Lord of the Flies High

In an article on the recent Santana High shooting, Attorney General John Ashcroft made a statement about the bullying at Santana High that shocked me by demonstrating how clueless even this relatively sane politician is regarding the situation in our government schools. "It takes more than what the government can do," Ashcroft said. "It's going to take some response on the part of our culture to say that we don't want to promote the idea that violence is the way to solve all our problems."

While I certainly agree that dealing with this problem is going to take more than government, (if indeed government has anything useful to offer at all), I strongly disagree with the analysis implied in the rest of his comment. I'll go out on a limb and make this claim: Even if we removed all hints that "violence is the way to solve our problems" from our culture, removed all violent video games and movies, banned guns and made kids sing "Peace Train" every day there would still be boys beating up other boys at government schools. The problem is not, or at least not primarily, "culture".

Allow me to share some of my own experience. Being a scrawny boy, a bit eccentric and a pacifist I was an ideal target for "bullying". This "bullying" in my case meant about 8 years of physical abuse through elementary, junior high and high school. One incident I remember in particular from junior high involved two boys. One held my arms behind my back while the other slapped my face repeatedly as hard as he could. The sense of violation was far worse than the pain. I had done nothing in particular to get this treatment, merely been someone they perceived as vulnerable. I remember the sense of dread throughout this period of my life as I approached the especially dangerous parts of my school day: the bus stop, the hallway between classes, the locker room.

For myself this nightmare did not come to an end through adult authority. While I was in high school, my family took in a black inner city youth, (to this day a beloved "foster" brother), and he started attending my high school. He was decidedly not scrawny and a lot scarier than I was. He made it clear to the other boys that I was under his protection and that stopped the abuse and made for a much happier time in my childhood.
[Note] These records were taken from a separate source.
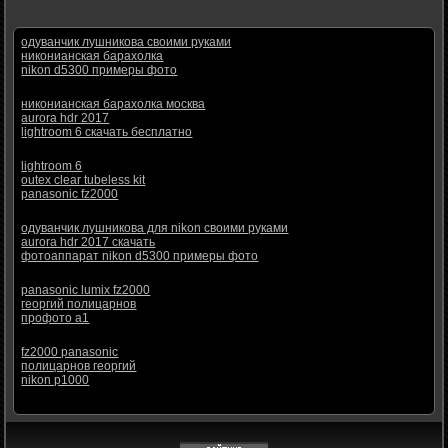
одуванчик лушникова своими руками
никонианская барахолка
nikon d5300 примеры фото
никонианская барахолка москва
aurora hdr 2017
lightroom 6 скачать бесплатно
lightroom 6
outex clear tubeless kit
panasonic fz2000
одуванчик лушникова для nikon своими руками
aurora hdr 2017 скачать
фотоаппарат nikon d5300 примеры фото
panasonic lumix fz2000
георгий полицарнов
профото а1
fz2000 panasonic
полицарнов георгий
nikon p1000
It should be noted that all this occurred in one of the richest and best government school districts in my state over 15 years ago. By all accounts, the situation in government schools is even worse now.

How could all this happen with adults supposedly in charge? Let us assume, as economists are wont to do, that I was a rational child weighing the costs and benefits of my actions. If I "snitched" on one of my abusers to my parents or school authorities, the most I could hope for was a slap on the hand: perhaps a stern lecture or, if they were really serious, a week-long vacation, (i.e. suspension), for the bully. So perhaps I would have a break from that particular bully for a week. But then, having broken the schoolyard code, I would be subject to revenge. And the kids would have a thousand ways of making my life miserable that the adults wouldn't catch. With a ratio of 20 or 30 prisoners to every guard, I'm sorry, students to teachers combined with the adult's inability to exercise any substantive discipline there was little chance that adults would be able to protect me from the wrath sure to follow my breaking of the unwritten code. So I lumped it.

William Golding's novel The Lord of the Flies has helped me to understand what I experienced. In that novel, a group of children find themselves stranded on an island without adult supervision and quickly revert to their natural savagery. For children are savage, even the girls in their own way. They do not need a "culture of violence" to teach them this. It is a civilized culture that teaches children to restrain their natural violence. We are born barbarians. It is the job of responsible adults to train their little barbarians into people who know how to respect the person and property of others.

Our government schools have been failing more and more in this essential task. These are not the schools that my parents experienced. These are not even the schools I experienced. The Lord of the Flies mentality that rules the government schools is now being revealed in the most tragic manner possible.

I have a question for you from my younger self: Where are the adults?

March 16, 2001

Stephen W. Carson is a working software engineer and a graduate student in political economy at Washington University in St. Louis.